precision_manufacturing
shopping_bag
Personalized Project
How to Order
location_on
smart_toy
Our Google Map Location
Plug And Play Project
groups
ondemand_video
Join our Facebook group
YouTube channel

──────

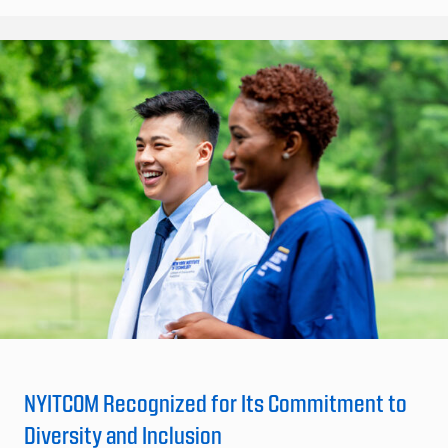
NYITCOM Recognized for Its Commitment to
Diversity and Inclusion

──────

#### What is required:
Scan the material for the word "Project". Return every line where it is found.

#### Response to the task:
Personalized Project
Plug And Play Project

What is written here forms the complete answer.